The following glossary of terms is adapted from Annex N of the ARM.
Abstract type An abstract type is a tagged type intended for use as an ancestor of other types, but which is not allowed to have objects of its own.
Access type An access type has values that designate aliased objects. Access types correspond to ‘pointer types’ or ‘reference types’ in some other languages.
Aliased An aliased view of an object is one that can be designated by an access value. Objects allocated by allocators are aliased. Objects can also be explicitly declared as aliased with the reserved word aliased. The Access attribute can be used to create an access value designating an aliased object.
Ancestor An ancestor of a type is the type itself or, in the case of a type derived from other types, its parent type or one of its progenitor types or one of their ancestors. Note that ancestor and descendant are inverse relationships.
Array type An array type is a composite type whose components are all of the same type. Components are selected by indexing.
Aspect An aspect is a specifiable property of an entity. An aspect may be specified by an aspect specification on the declaration of the entity. Some aspects may be queried via attributes.
Assertion An assertion is a Boolean expression that appears in any of the following: a pragma Assert, a predicate, a precondition, a postcondition, an invariant, a constraint, or a null exclusion. An assertion is expected to be True at run time at certain specified places.
Category (of types) A category of types is a set of types with one or more common properties, such as primitive operations. A category of types that is closed under derivation is also known as a class.

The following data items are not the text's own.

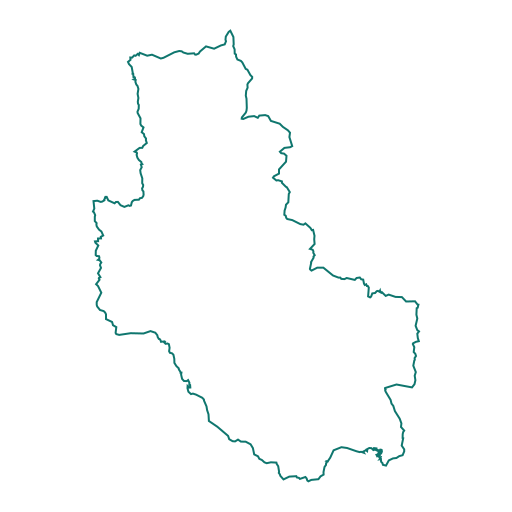 Balsa, Hunedoara, Romania (Mercator projection)
{"feature_id": "2599482B86876194197645", "entity_name": "Balsa", "entity_type": "district", "adm_level": 2, "iso_a3": "ROU", "parent_name": "Romania", "parent_adm1": "Hunedoara", "projection": "mercator", "projection_center": [23.071, 46.051], "detail": "fine", "context": "isolated", "style": "outline", "palette": "teal", "viewbox_px": 512, "rotation_deg": 0, "n_neighbors": 0, "source": "geoboundaries", "source_scale": "gbopen_adm2", "svg_char_len": 6022}
<svg xmlns="http://www.w3.org/2000/svg" viewBox="0 0 512 512"><path d="M280.3,475.8L283.5,479.4L289.3,476.6L296.3,476.2L296.8,477.4L299.0,477.9L299.9,478.9L305.4,477.0L306.6,478.4L307.3,480.5L308.4,481.3L311.3,479.9L318.4,479.2L320.6,476.3L323.6,474.6L323.5,472.1L324.5,467.0L326.0,464.9L326.0,463.7L326.9,462.1L326.6,461.9L327.4,461.6L327.1,461.2L327.8,461.2L330.2,457.7L333.6,450.3L341.4,447.2L347.1,448.0L356.6,451.3L359.6,452.1L361.1,451.8L363.9,452.8L363.2,451.6L365.9,450.2L367.1,451.1L367.2,450.0L366.7,449.4L369.3,448.0L371.5,448.2L373.4,450.1L374.6,449.7L374.5,448.8L373.2,448.0L376.4,448.4L376.3,449.3L377.6,449.9L376.3,450.2L378.6,451.3L379.3,452.3L380.2,451.3L380.2,449.7L380.8,449.6L381.7,450.0L381.9,451.6L381.1,453.5L379.8,453.8L379.9,455.1L379.1,455.6L378.2,453.5L377.7,454.5L376.5,454.8L377.2,456.3L378.4,455.8L378.7,456.4L379.2,456.2L379.5,457.4L380.6,457.2L380.2,458.2L380.5,458.5L379.9,459.2L380.9,459.0L381.1,461.7L382.5,463.2L382.9,464.8L386.0,465.6L388.8,460.4L393.0,458.4L396.4,458.0L399.3,456.1L402.6,455.2L404.2,451.4L404.2,449.3L401.7,445.6L403.2,438.2L402.6,438.0L402.7,434.1L403.2,432.0L404.2,430.6L401.0,427.0L401.4,423.4L399.7,418.7L394.9,411.1L393.3,405.9L391.5,403.6L390.6,399.9L385.9,392.1L385.2,390.6L385.6,389.5L385.0,388.9L385.1,388.0L396.5,384.5L412.0,387.4L414.5,384.2L415.4,380.2L414.7,375.7L415.8,372.1L413.3,365.7L414.3,360.5L414.8,359.8L414.6,358.1L416.0,356.0L415.3,353.8L413.7,352.0L414.3,347.2L412.8,344.0L413.1,343.3L416.0,341.8L418.8,341.2L417.8,338.0L417.3,333.7L419.0,331.4L417.3,330.1L415.6,325.8L417.3,318.5L416.4,314.7L416.7,308.2L417.7,307.7L418.4,304.7L417.6,304.6L415.0,301.3L406.1,301.5L401.9,297.1L395.5,296.9L388.7,294.6L385.7,295.9L381.9,292.2L381.4,292.8L380.3,292.2L380.0,290.6L379.4,291.7L377.9,290.9L376.7,291.2L375.1,293.0L372.3,293.4L371.1,296.6L370.1,297.4L368.1,296.4L368.8,287.6L367.8,286.0L366.9,286.0L366.2,284.3L364.8,285.0L364.0,283.7L363.2,279.6L361.2,279.3L359.8,277.5L356.6,278.0L354.8,279.9L346.7,278.0L344.5,279.1L341.3,278.9L340.3,277.6L338.5,277.6L333.0,275.5L323.4,267.7L317.2,267.7L311.5,270.6L310.1,269.4L309.9,268.9L311.2,262.8L311.0,262.2L313.6,257.7L313.5,256.5L314.7,255.2L313.3,252.8L313.4,251.3L312.7,249.8L310.0,248.9L314.6,244.0L314.2,239.2L314.5,235.8L313.1,229.9L311.8,230.2L310.4,227.9L305.4,223.4L303.5,224.7L300.3,224.1L292.3,220.1L287.2,219.0L286.2,217.8L285.7,215.7L284.3,214.8L284.6,210.6L285.6,207.5L286.0,204.7L288.3,202.3L288.8,193.9L289.8,192.1L286.8,187.2L285.9,186.8L281.9,182.8L281.9,181.4L278.1,180.2L276.4,180.5L273.0,177.7L273.9,176.3L279.0,173.6L279.0,169.4L286.0,161.7L286.5,155.8L284.0,153.6L281.2,153.2L279.9,151.7L284.4,147.9L290.2,147.2L292.2,146.1L289.4,137.1L290.0,132.7L287.9,130.3L282.9,126.9L279.7,123.7L270.9,120.9L268.2,116.1L265.2,115.1L259.3,115.6L257.8,117.8L254.2,116.1L248.5,116.7L243.2,119.0L241.7,118.7L241.9,117.4L245.8,112.6L246.5,110.6L246.8,107.9L246.5,98.7L245.8,95.7L246.2,90.9L247.6,87.7L247.4,84.5L248.0,83.2L252.1,78.5L252.2,76.9L250.4,75.1L247.4,69.7L245.7,68.9L242.3,62.4L240.9,60.9L237.4,59.5L236.1,56.7L236.0,54.5L234.7,53.6L234.6,49.3L233.2,46.1L233.7,44.4L233.4,37.0L230.3,30.7L228.7,31.9L225.8,36.6L225.5,39.8L226.0,41.2L224.7,44.4L221.0,45.4L214.1,48.7L206.0,46.4L200.0,51.5L198.6,53.6L196.0,54.7L195.1,54.6L194.1,53.3L187.7,53.8L183.3,52.5L181.7,51.3L179.2,51.0L174.3,52.3L163.5,57.8L160.8,58.5L152.0,54.7L147.2,55.7L139.7,52.8L138.9,55.1L138.0,54.2L138.4,53.3L135.6,55.8L134.2,55.4L132.1,57.6L130.3,57.5L130.5,59.8L128.0,61.9L129.0,64.1L131.7,67.0L132.7,72.6L132.5,73.7L133.2,73.8L133.5,77.3L134.6,77.2L135.0,77.9L135.0,79.1L134.1,79.5L135.7,80.0L135.4,81.9L136.3,84.5L137.5,85.9L138.4,88.9L137.6,93.9L138.4,98.0L137.8,101.7L138.0,103.6L138.8,105.0L138.7,108.8L137.5,111.6L137.6,112.9L140.5,118.3L140.4,124.0L141.2,125.6L143.5,127.4L141.7,132.2L144.0,134.1L144.3,136.3L146.0,138.5L145.9,140.3L146.8,143.0L143.2,145.9L142.3,147.8L139.6,147.9L134.6,151.6L136.8,152.6L137.0,153.6L136.6,154.8L137.4,157.7L138.9,160.0L141.3,162.0L141.6,163.5L142.2,164.1L140.9,164.6L141.7,167.2L140.2,170.1L140.6,173.2L142.3,178.4L142.2,183.2L143.2,185.0L143.0,186.8L142.1,188.4L142.4,190.3L143.4,191.4L143.6,194.7L143.2,196.2L141.9,197.9L140.0,198.2L138.9,199.7L134.5,199.9L132.7,201.0L131.8,202.2L131.0,205.5L129.6,205.9L128.4,205.3L124.4,206.9L120.5,205.2L117.9,201.9L115.9,202.0L114.6,203.3L108.3,200.4L106.7,196.9L105.4,196.9L105.1,197.4L105.5,197.8L104.2,199.5L104.4,200.3L102.2,201.6L100.7,201.9L97.3,200.7L93.5,201.1L94.3,208.6L93.0,211.6L93.9,212.2L95.2,215.2L94.8,216.7L94.8,221.1L96.6,223.1L96.4,224.7L96.8,226.5L99.1,229.7L101.4,231.5L103.2,235.5L100.8,236.8L101.0,238.4L98.0,238.5L98.1,241.2L95.0,241.4L95.4,242.7L98.3,245.5L95.8,250.7L95.7,255.1L96.7,256.0L99.0,256.2L99.4,257.4L99.2,258.9L98.0,259.9L99.7,260.3L101.3,262.5L100.2,264.1L100.0,265.3L101.0,267.9L98.0,273.3L100.4,277.2L98.9,278.0L98.8,278.6L99.5,279.8L96.1,284.2L98.0,286.0L101.3,292.7L96.7,302.1L96.7,304.9L97.2,306.5L100.0,310.0L103.7,311.1L105.1,312.5L106.0,314.3L106.0,319.1L112.1,322.0L113.0,325.2L116.3,327.1L115.6,332.9L116.3,334.1L119.2,334.9L130.7,333.2L143.5,333.5L150.5,331.1L155.3,332.7L157.3,335.2L157.7,337.0L158.8,338.9L159.6,339.0L160.6,340.4L161.0,341.8L164.6,341.4L165.0,341.8L164.4,342.6L165.6,343.8L167.5,343.5L168.9,344.2L169.6,347.8L169.1,351.2L169.9,352.8L172.0,353.3L173.4,354.7L174.3,358.8L174.4,362.9L176.4,366.1L178.7,368.3L178.9,369.5L180.5,372.0L180.5,372.7L181.4,372.7L181.1,374.6L182.1,378.9L184.0,381.0L186.8,381.1L188.1,380.1L189.4,382.7L189.3,384.7L190.1,385.0L190.3,387.5L189.1,387.6L187.6,386.1L187.5,388.2L188.4,391.7L191.0,394.1L192.9,393.6L196.0,394.6L202.3,397.8L203.9,399.5L204.0,400.6L206.5,406.4L207.1,410.1L208.5,414.3L208.9,421.0L217.4,426.8L228.1,435.9L229.2,439.2L232.6,441.2L235.1,441.4L238.0,439.6L240.9,441.6L245.7,441.7L250.6,444.3L252.9,448.1L254.2,454.4L258.0,456.3L259.3,458.8L261.9,460.0L264.4,462.3L266.7,463.2L270.9,462.3L276.4,462.6L276.7,463.9L278.2,466.2L279.1,471.8L278.8,472.9L279.9,474.4L280.3,475.8Z" fill="none" stroke="#0f766e" stroke-width="2"/></svg>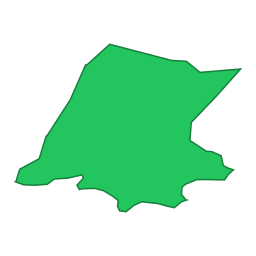 outline of Lidköping, Västra Götaland, Sweden
{"feature_id": "70781695B58829616428329", "entity_name": "Lidköping", "entity_type": "district", "adm_level": 2, "iso_a3": "SWE", "parent_name": "Sweden", "parent_adm1": "Västra Götaland", "projection": "equal_earth", "projection_center": [13.062, 58.573], "detail": "fine", "context": "isolated", "style": "filled", "palette": "green", "viewbox_px": 256, "rotation_deg": 0, "n_neighbors": 0, "source": "geoboundaries", "source_scale": "gbopen_adm2", "svg_char_len": 774}
<svg xmlns="http://www.w3.org/2000/svg" viewBox="0 0 256 256"><path d="M109.7,44.3L86.6,65.2L85.6,64.9L70.3,99.7L47.0,135.8L46.2,136.0L39.2,158.7L19.7,169.3L16.0,181.3L15.4,181.8L23.7,184.8L35.1,185.2L47.2,184.3L54.3,179.0L67.8,178.1L82.0,174.9L83.4,178.1L77.0,185.2L79.3,189.5L82.0,188.8L94.8,188.4L103.3,190.6L111.8,195.6L118.2,200.5L117.5,206.3L119.6,210.8L126.0,211.7L133.8,205.4L141.6,201.8L158.0,203.6L167.9,206.3L174.3,207.7L181.4,201.8L186.5,200.1L186.0,200.0L181.5,194.5L181.9,187.3L185.5,184.2L196.9,179.6L208.7,179.6L224.6,179.9L228.3,174.4L233.4,169.8L228.3,168.2L223.3,165.5L221.1,155.7L211.9,151.7L206.2,151.2L189.9,140.5L191.3,122.3L216.0,96.5L240.6,69.0L200.0,72.4L186.3,61.3L171.3,60.4L109.7,44.3Z" fill="#22c55e" stroke="#15803d" stroke-width="1.5"/></svg>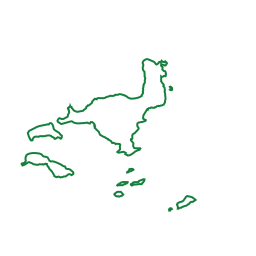 Palm Island, Queensland, Australia, rotated 293°
{"feature_id": "25037944B36323732446250", "entity_name": "Palm Island", "entity_type": "district", "adm_level": 2, "iso_a3": "AUS", "parent_name": "Australia", "parent_adm1": "Queensland", "projection": "robinson", "projection_center": [146.576, -18.75], "detail": "fine", "context": "isolated", "style": "outline", "palette": "green", "viewbox_px": 256, "rotation_deg": 293, "n_neighbors": 0, "source": "geoboundaries", "source_scale": "gbopen_adm2", "svg_char_len": 5747}
<svg xmlns="http://www.w3.org/2000/svg" viewBox="0 0 256 256"><g transform="rotate(293 128 128)"><path d="M112.0,141.6L112.9,140.3L113.8,139.6L116.1,138.9L117.9,135.4L118.8,135.1L119.3,135.9L120.3,136.0L122.6,134.9L124.0,134.8L126.2,136.3L130.9,138.0L131.7,138.0L132.6,137.3L133.0,136.2L134.2,135.4L135.8,134.9L137.1,135.5L139.4,139.1L141.2,141.1L141.8,141.4L142.2,141.3L142.4,138.8L142.6,138.2L144.6,137.5L146.0,137.3L152.9,138.4L152.7,139.0L153.2,138.9L153.5,139.2L154.3,139.4L154.9,140.5L155.9,141.2L156.5,143.6L157.1,144.5L157.7,144.7L158.0,145.4L159.5,146.3L160.4,147.6L160.4,148.4L161.4,149.3L162.2,150.6L163.5,151.7L166.1,152.0L166.3,151.8L169.4,151.2L174.2,148.7L176.1,147.3L176.9,147.4L177.4,147.1L179.6,145.7L180.2,144.2L181.6,144.2L183.9,140.3L188.4,138.4L188.2,139.1L188.6,139.8L190.2,141.0L190.1,141.9L190.3,142.3L192.0,142.1L194.1,140.9L194.7,140.1L194.5,138.7L195.2,136.8L197.5,136.1L198.2,134.2L199.7,133.6L200.0,136.3L199.9,137.4L200.2,138.1L200.6,138.2L202.6,138.6L203.1,138.3L203.5,137.7L203.0,136.4L203.7,136.1L202.5,134.6L202.5,133.8L203.0,132.7L201.5,132.6L201.4,131.7L201.0,131.1L200.6,130.8L200.2,130.9L198.6,130.3L197.6,129.4L197.7,128.7L198.7,127.0L199.1,125.8L199.1,119.5L198.5,118.0L197.6,117.1L196.1,116.2L195.0,115.9L193.6,116.0L192.9,116.8L191.6,117.7L189.8,117.8L188.3,118.5L187.1,119.4L186.1,121.3L184.5,121.9L183.9,122.4L182.3,122.9L180.5,124.5L178.5,124.8L176.6,125.7L175.6,125.7L174.7,125.4L174.3,125.7L173.7,125.5L172.9,125.6L172.1,126.2L170.2,126.3L169.0,127.2L167.5,127.3L166.8,127.9L165.8,128.0L165.7,128.2L163.4,127.8L162.9,128.1L161.7,127.2L160.2,125.9L158.0,122.9L156.6,120.3L156.0,118.7L156.0,115.9L156.4,115.0L156.8,112.1L156.5,111.8L156.5,109.5L155.9,107.0L154.4,105.4L154.1,104.3L153.4,103.1L152.9,103.1L151.8,101.9L151.1,100.3L150.9,99.2L150.3,98.8L148.0,95.9L147.1,95.4L145.6,93.4L145.3,92.3L144.7,91.2L144.3,89.7L143.8,88.7L142.9,87.9L142.2,88.0L141.9,87.4L142.1,86.4L141.8,85.9L138.4,84.7L137.2,85.0L136.6,84.8L133.6,83.2L133.2,82.7L133.2,82.3L132.2,82.0L131.4,81.4L129.8,81.7L127.2,80.2L126.3,79.9L123.3,75.4L122.9,74.4L122.9,71.6L124.3,68.7L125.3,67.8L125.2,66.7L125.5,66.4L125.1,66.5L125.0,66.0L124.6,66.0L124.6,65.8L123.7,65.4L123.2,65.0L122.8,64.9L122.3,65.2L122.2,65.9L121.5,66.1L121.0,66.8L119.3,67.8L116.8,67.6L114.8,68.0L111.1,65.0L110.4,63.5L110.3,61.3L110.0,60.8L109.4,60.5L107.3,60.2L106.5,60.7L106.2,61.3L105.6,65.1L111.9,73.0L112.2,73.7L111.8,76.3L112.2,78.8L112.7,80.2L115.1,85.1L117.1,88.5L117.1,89.1L116.9,89.3L117.1,90.7L117.4,91.3L118.9,91.4L119.4,92.8L119.0,94.3L118.1,96.0L117.7,96.2L117.3,95.9L116.8,96.1L116.6,97.1L116.3,97.3L115.7,97.0L115.1,97.3L113.0,102.7L110.9,104.8L110.4,108.1L110.4,111.0L110.1,111.8L110.0,114.2L109.6,114.4L109.7,114.8L109.2,117.7L108.0,119.3L108.7,120.3L108.7,122.4L108.4,122.8L108.8,123.1L110.0,126.6L109.4,127.5L107.7,127.7L105.6,129.0L104.5,128.8L101.8,127.5L101.6,127.6L101.6,129.1L104.3,133.0L104.4,134.5L104.1,135.3L103.7,135.5L103.8,135.7L102.9,135.7L102.7,137.1L102.9,137.9L102.6,138.7L103.8,140.5L107.0,142.7L109.1,143.8L110.9,145.3L112.4,147.1L114.0,147.4L114.1,147.1L112.2,142.6L112.0,141.6ZM61.2,64.4L62.1,65.2L62.4,65.9L62.9,66.0L63.2,67.4L62.5,67.8L61.2,69.2L61.2,69.9L59.6,71.7L58.3,74.9L55.4,78.8L55.0,78.9L54.7,80.3L55.0,81.1L54.9,81.7L56.1,82.9L56.1,85.1L56.7,85.7L57.2,86.9L58.4,88.0L59.0,89.5L62.0,91.2L62.8,92.6L62.6,94.5L64.2,95.6L65.5,95.2L66.1,94.3L67.1,91.1L67.1,89.7L66.5,87.9L66.5,86.6L68.0,85.0L67.7,83.9L67.9,81.2L68.2,80.6L68.3,75.8L68.2,73.2L67.7,71.1L67.0,70.1L67.2,68.5L69.2,66.0L69.5,65.1L69.4,63.5L68.9,62.0L68.9,60.9L69.9,58.7L69.9,56.5L68.9,53.0L67.7,50.0L66.1,47.5L64.5,45.8L63.2,45.1L62.3,45.3L61.5,45.1L59.5,45.7L57.8,46.8L57.4,46.8L55.5,46.2L54.5,45.2L53.9,44.2L53.4,44.1L52.3,45.6L54.6,47.8L56.5,48.9L57.9,50.1L58.0,53.7L57.8,54.4L57.8,55.7L58.1,56.3L58.4,58.3L59.1,59.7L60.1,60.7L60.7,62.6L61.3,63.5L61.2,64.4ZM90.7,60.3L90.2,61.2L90.2,63.3L90.0,64.0L89.4,64.5L89.5,65.1L90.3,65.9L92.0,66.9L92.3,69.0L91.8,70.1L92.2,70.6L93.4,70.7L95.1,70.1L95.4,68.6L96.6,66.6L97.4,61.6L98.1,60.0L100.3,58.5L101.7,57.1L102.4,55.7L102.2,54.7L101.6,54.0L100.3,53.7L99.5,51.7L99.2,51.5L95.4,46.0L93.8,44.1L86.8,38.2L84.3,37.7L81.4,40.1L79.4,42.4L78.7,43.4L78.9,44.4L79.5,44.9L80.7,44.5L82.9,45.1L83.7,45.9L84.5,47.5L85.0,49.2L85.9,49.9L86.3,50.7L86.8,51.7L86.7,52.3L87.3,52.9L87.7,53.8L87.8,54.5L89.1,55.9L90.4,58.3L90.7,60.3ZM82.8,207.4L81.4,206.5L79.8,204.4L78.0,203.0L77.3,203.2L76.6,203.0L75.1,204.6L74.6,204.7L73.9,205.4L73.2,205.4L73.4,206.0L74.2,206.3L74.7,206.9L75.5,208.2L76.8,209.0L77.2,209.6L77.8,210.1L79.7,212.4L81.3,213.2L81.7,213.7L84.0,214.5L84.6,214.9L85.2,215.9L85.3,216.5L88.2,218.3L89.2,214.9L89.3,213.8L89.0,211.5L88.6,210.1L88.6,209.2L87.2,208.2L86.6,208.2L82.8,207.4ZM77.0,152.7L76.5,153.7L76.6,154.1L78.5,155.8L78.8,156.9L80.2,159.4L80.9,160.3L81.3,161.9L81.9,162.6L82.6,162.6L83.4,162.8L83.6,163.1L85.6,163.5L86.7,163.5L87.2,163.2L86.7,161.9L86.1,161.5L83.7,158.9L82.5,158.8L82.3,158.2L81.8,157.8L81.2,156.2L80.4,154.6L79.4,153.8L78.7,153.7L77.6,152.7L77.0,152.7ZM60.6,144.2L61.4,145.7L61.3,146.6L63.7,149.2L64.9,149.6L66.4,146.4L65.5,144.0L64.8,142.9L62.1,141.3L61.5,141.4L60.8,142.9L60.6,144.2ZM70.9,140.9L71.8,141.9L73.3,145.5L74.5,146.1L74.9,146.9L76.6,148.5L77.6,149.0L78.1,148.8L76.1,144.2L75.1,143.0L73.9,142.3L73.5,141.7L72.4,141.5L71.9,140.6L71.0,140.5L70.9,140.9ZM91.9,147.4L90.7,145.4L89.2,145.5L87.8,145.0L87.1,144.4L86.7,144.6L87.5,145.7L88.7,146.3L89.4,147.6L91.7,149.3L92.1,148.5L91.9,147.4ZM182.7,151.1L182.4,150.5L182.2,150.4L181.5,151.4L180.4,152.1L179.6,151.7L179.5,152.4L179.7,153.1L180.4,153.7L182.0,153.0L182.7,151.1ZM68.0,198.3L68.4,199.0L69.6,199.2L70.5,200.0L70.9,199.5L70.9,198.7L70.0,197.7L68.8,197.7L68.0,198.3Z" fill="none" stroke="#15803d" stroke-width="2"/></g></svg>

Character type A character type is an enumeration type whose values include characters.
Class (of types) A class of types is a set of types that is closed under derivation, which means that if a given type is in the class, then all types derived from that type are also in the class. The set of types of a class share common properties, such as their primitive operations.
Compilation unit The text of a program can be submitted to the compiler in one or more compilations.